Ways of Building Auto Lineage
Users can select source codes from the list and build auto lineage by selecting the Nine Dots menu. It provides options to meet specific requirements, making the process flexible. Here is an overview of these options with context:
RDBMS Connectors
Reporting and ETL Connectors
Build Lineage for Selected Codes
This option allows the user to build lineage only on the selected codes.
Build Lineage for New or Changed Codes
This option allows the user to build lineage for the new codes, or if the source has modified codes after the recrawling.
Build Lineage for All Codes
This option initiates the process of lineage building for all available codes within the selected connector, giving users a complete view of the data lineage.
Fetch Code Log and Build Lineage
The platform offers a special lineage-building option for Oracle, SQL Server, PostgreSQL, MySQL, and Snowflake using the code log. This enables users to build lineage using query logs of the source system without crawling the connection again. Users can tailor the selection of the logs as per their needs. The query log setting must be done during connection creation to build the lineage using this option.
Re-build Summary Lineage for Selected Source Code
This option allows the user to rebuild the Summary Lineage only for the selected source code. It updates the simplified data flow view for the selected source without affecting other sources in the instance. This option applies only to reporting and ETL connectors.
Re-build Summary Lineage for All Source Code
This option rebuilds the Summary Lineage for all available source codes in the instance. It refreshes the simplified data flow view across every source, ensuring that the Summary Lineage reflects the latest available information. This option applies only to reporting and ETL connectors.
Query Log Settings
Data crawling can be achieved in two ways: through the crawler and via the query log. Queries play a crucial role in building data lineage and relationships.

## [Data provided]
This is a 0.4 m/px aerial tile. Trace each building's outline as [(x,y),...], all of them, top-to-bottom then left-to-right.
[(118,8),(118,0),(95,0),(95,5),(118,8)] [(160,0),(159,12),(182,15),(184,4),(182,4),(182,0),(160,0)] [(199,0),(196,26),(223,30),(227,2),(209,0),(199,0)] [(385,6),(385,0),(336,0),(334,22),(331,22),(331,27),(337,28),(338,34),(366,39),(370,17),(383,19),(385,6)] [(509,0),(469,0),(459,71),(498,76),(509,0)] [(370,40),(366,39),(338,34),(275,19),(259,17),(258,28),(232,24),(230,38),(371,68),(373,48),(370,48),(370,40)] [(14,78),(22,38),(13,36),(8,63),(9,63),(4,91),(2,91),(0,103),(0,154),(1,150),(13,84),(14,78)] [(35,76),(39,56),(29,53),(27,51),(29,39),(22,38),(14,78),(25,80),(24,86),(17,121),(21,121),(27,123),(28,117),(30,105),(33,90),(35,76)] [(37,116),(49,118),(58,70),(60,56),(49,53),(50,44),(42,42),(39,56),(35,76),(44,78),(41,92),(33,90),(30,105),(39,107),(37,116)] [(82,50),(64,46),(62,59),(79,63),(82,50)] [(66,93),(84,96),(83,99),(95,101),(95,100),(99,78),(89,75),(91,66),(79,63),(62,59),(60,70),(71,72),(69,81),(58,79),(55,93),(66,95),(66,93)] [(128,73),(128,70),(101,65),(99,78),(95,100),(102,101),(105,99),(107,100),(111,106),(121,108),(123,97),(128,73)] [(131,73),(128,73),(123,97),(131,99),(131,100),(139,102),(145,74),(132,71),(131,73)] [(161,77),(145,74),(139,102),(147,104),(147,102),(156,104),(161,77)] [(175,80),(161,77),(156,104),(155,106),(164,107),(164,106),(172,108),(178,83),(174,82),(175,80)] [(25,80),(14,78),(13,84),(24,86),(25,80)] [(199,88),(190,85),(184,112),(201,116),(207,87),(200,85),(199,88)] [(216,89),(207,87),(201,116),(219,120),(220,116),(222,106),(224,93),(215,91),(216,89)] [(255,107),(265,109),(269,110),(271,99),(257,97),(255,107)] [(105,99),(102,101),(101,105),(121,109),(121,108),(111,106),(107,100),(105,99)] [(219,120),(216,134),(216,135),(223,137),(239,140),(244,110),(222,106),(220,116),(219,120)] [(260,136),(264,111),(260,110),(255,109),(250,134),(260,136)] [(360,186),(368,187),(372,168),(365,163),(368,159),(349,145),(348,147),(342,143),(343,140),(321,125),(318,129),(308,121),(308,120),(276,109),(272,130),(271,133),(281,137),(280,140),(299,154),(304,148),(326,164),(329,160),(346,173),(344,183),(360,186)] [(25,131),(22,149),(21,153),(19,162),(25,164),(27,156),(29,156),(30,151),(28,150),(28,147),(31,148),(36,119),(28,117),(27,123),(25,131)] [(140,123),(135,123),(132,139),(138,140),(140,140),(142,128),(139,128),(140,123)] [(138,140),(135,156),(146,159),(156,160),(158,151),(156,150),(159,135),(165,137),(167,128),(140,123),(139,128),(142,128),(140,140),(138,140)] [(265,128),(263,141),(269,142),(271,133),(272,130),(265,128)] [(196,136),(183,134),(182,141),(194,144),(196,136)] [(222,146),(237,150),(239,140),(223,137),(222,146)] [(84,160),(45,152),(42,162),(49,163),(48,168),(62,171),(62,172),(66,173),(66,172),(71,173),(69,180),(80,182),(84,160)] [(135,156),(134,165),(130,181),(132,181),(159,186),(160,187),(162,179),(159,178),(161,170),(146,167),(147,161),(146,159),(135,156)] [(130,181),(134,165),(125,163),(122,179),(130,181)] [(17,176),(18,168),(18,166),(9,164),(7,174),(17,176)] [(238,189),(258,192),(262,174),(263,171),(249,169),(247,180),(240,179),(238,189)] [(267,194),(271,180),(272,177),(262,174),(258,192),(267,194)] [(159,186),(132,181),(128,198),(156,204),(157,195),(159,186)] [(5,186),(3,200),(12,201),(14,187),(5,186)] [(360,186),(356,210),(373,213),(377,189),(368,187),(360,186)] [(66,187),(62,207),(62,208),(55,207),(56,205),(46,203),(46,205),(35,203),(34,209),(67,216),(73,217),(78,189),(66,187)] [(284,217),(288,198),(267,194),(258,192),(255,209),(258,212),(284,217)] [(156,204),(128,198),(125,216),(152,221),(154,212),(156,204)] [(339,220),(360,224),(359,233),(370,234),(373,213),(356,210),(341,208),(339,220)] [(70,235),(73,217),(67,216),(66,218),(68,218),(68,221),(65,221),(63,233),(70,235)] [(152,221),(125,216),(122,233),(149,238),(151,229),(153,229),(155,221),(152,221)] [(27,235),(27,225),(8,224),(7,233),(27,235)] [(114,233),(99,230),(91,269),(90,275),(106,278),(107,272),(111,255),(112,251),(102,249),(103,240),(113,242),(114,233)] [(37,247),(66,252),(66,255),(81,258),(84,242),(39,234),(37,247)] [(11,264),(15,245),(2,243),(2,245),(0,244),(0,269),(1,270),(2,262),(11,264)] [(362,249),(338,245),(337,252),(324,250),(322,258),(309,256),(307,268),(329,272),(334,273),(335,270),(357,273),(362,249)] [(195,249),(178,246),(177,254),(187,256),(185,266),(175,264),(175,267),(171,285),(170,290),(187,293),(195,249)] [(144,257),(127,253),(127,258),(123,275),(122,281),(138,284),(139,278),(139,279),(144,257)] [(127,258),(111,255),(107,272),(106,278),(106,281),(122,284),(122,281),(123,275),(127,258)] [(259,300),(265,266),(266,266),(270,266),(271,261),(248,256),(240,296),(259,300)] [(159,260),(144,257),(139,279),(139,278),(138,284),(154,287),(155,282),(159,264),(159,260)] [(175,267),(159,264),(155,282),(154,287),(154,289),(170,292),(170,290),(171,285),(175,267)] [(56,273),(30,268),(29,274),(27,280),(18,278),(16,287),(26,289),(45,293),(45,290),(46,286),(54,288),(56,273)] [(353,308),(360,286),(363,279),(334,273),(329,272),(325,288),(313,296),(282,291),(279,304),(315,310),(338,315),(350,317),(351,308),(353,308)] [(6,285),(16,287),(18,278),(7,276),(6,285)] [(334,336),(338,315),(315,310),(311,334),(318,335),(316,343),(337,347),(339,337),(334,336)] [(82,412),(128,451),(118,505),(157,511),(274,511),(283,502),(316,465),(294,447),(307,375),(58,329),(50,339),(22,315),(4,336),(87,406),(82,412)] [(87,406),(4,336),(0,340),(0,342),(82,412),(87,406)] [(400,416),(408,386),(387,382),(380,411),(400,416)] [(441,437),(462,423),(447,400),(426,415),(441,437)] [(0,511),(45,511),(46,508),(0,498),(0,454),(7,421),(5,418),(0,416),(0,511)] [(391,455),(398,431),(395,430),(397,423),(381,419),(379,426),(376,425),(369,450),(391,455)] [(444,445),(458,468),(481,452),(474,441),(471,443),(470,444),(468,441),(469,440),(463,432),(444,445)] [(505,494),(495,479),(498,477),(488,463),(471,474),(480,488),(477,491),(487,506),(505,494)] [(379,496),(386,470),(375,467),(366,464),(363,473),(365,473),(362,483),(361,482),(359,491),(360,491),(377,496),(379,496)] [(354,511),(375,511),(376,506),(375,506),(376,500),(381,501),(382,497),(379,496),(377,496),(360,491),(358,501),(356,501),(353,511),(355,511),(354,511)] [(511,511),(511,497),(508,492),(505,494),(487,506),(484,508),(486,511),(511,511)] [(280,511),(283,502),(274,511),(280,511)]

## [Exercise task 1]
According to the page on building auto lineage, why can the Fetch Code Log and Build Lineage option produce lineage without crawling the connection again? Answer in one to three sentences.
## [Exercise task 2]
In the page on building auto lineage, rewrite the passage beginning at the words "Build Lineage for All" and ending after "using this option.", with "Amazon Redshift" in place of "Snowflake".

## [Written reply 1]
The option builds lineage from the source system's query logs. Because the lineage comes from those logs, the connection does not need to be crawled again.

## [Written reply 2]
Build Lineage for All Codes
This option initiates the process of lineage building for all available codes within the selected connector, giving users a complete view of the data lineage.
Fetch Code Log and Build Lineage
The platform offers a special lineage-building option for Oracle, SQL Server, PostgreSQL, MySQL, and Amazon Redshift using the code log. This enables users to build lineage using query logs of the source system without crawling the connection again. Users can tailor the selection of the logs as per their needs. The query log setting must be done during connection creation to build the lineage using this option.